═════ Reading passage ═════
The House of Commons Home Affairs Committee has today published a report, The work of the UK Border Agency (November 2010–March 2011), which accuses the UKBA of effectively creating an amnesty for hundreds of thousands of asylum seekers whose cases have been delayed for years.

The report is not particularly easy to find online – it should be available on the Home Affairs Committee website, but isn’t for some reason. You can download a PDF here, see the previous reports here or read on this page via Scribd.

As has been picked up in media reports, the report concludes that the UKBA’s success in clearing a backlog of around 400,000 to 450,000 unresolved asylum cases has been achieved

through increasing resort to grants of permission to stay… or the parking of cases in a controlled archive, signifying that the applicant cannot be found and the Agency has no idea whether or not the applicant remains in the UK, legally or otherwise.

The committee also state that it is “indefensible” that

about 74,500 of the 400– 450,000 cases—approximately one in six—the UK Border Agency has been completely unable to trace what has happened to the applicant.

Finally, the way the backlog has been dealt with effectively amounts to an “amnesty”

We understand that Ministers would have been unwilling to announce an amnesty for the applicants caught up in this backlog, not least because this might be interpreted as meaning that the UK was prepared more generally to relax its approach towards migration; but we consider that in practice an amnesty has taken place, at considerable cost to the taxpayer.

Aside from the “legacy lump” (in the words of The Economist) There is also a “new backlog”, the size of which is not clear.

As to immigration in general, the committee repeats its view that it is a “mistake to include students as ‘migrants’ unless or until the student makes an application or demonstrates the intention to wish to settle”. It also highlights the problem of hundreds of thousands of immigrants overstaying their visas.

On the new points based system for immigration,

[it] can function effectively only if there is confidence that sponsors will not abuse the system and that anyone who no longer qualifies for leave to remain is compelled to leave the UK.

As to media reports that the Government is considering abolishing the right of appeal for those reused entry clearance to visit family members:

it would not be appropriate for the authorities to be judge and jury when refusals occur, and the matter is pursued by solicitors or MPs making representations on behalf of the sponsors.
═════
■ Stated goal A: From the text on the Home Affairs Committee report about the UK Border Agency, list every word or phrase set in double quotation marks.
═════ Excerpted data ═════
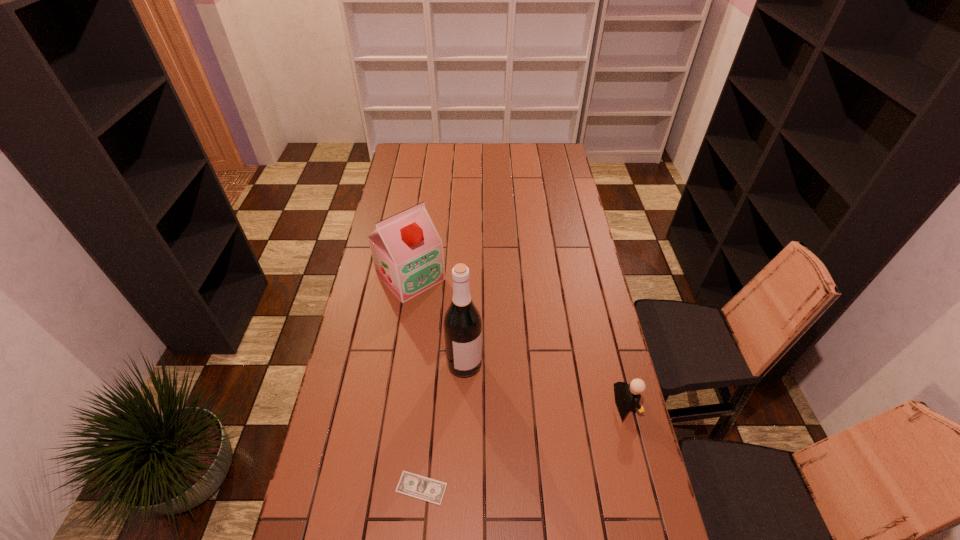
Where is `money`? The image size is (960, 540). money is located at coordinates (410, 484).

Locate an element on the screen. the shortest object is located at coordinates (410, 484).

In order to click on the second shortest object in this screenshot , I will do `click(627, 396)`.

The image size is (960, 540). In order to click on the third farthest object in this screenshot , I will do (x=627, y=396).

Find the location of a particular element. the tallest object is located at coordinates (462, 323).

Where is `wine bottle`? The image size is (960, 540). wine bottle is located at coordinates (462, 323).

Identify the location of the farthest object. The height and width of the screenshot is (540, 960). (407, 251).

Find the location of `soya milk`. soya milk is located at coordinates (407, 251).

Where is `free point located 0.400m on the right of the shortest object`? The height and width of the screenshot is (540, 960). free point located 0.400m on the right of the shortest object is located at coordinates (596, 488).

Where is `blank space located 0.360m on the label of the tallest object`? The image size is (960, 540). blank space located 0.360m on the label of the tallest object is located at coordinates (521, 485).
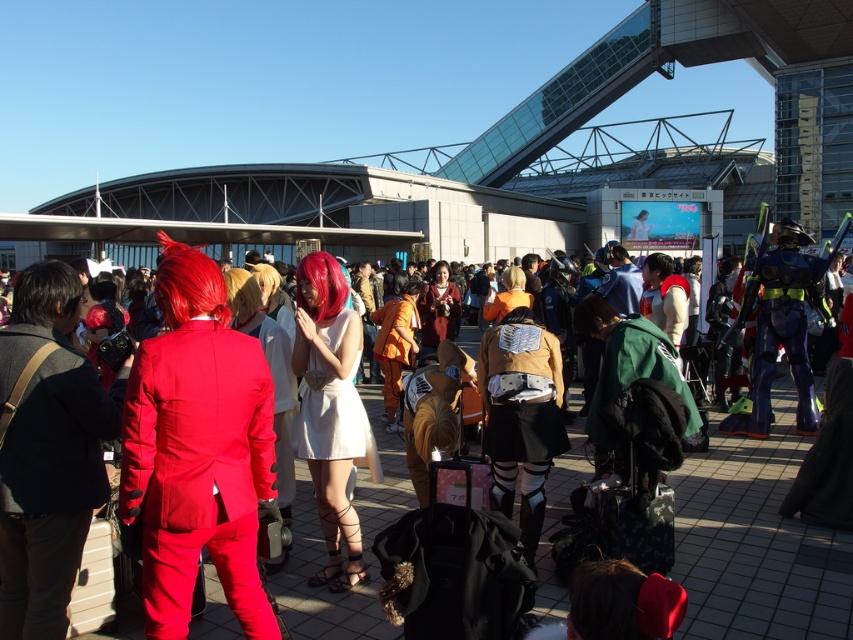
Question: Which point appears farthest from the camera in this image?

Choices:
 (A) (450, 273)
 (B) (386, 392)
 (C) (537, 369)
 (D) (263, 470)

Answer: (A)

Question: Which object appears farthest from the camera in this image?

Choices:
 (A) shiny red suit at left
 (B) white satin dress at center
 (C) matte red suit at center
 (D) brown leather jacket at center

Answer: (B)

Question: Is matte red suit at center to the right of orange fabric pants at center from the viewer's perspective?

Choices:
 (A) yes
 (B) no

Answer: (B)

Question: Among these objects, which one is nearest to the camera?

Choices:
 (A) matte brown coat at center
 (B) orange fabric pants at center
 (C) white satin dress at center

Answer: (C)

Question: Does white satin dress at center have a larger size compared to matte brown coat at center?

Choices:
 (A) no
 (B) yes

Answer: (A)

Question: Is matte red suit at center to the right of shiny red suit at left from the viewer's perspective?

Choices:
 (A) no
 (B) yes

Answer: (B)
═════
■ Stated goal B: Report each line of the records above that contains the word "shortest".

■ Exercise response A:
- "indefensible"
- "amnesty"
- "legacy lump"
- "new backlog"
- "mistake to include students as ‘migrants’ unless or until the student makes an application or demonstrates the intention to wish to settle"

■ Exercise response B:
Locate an element on the screen. the shortest object is located at coordinates (410, 484).
In order to click on the second shortest object in this screenshot , I will do `click(627, 396)`.
Where is `free point located 0.400m on the right of the shortest object`? The height and width of the screenshot is (540, 960). free point located 0.400m on the right of the shortest object is located at coordinates (596, 488).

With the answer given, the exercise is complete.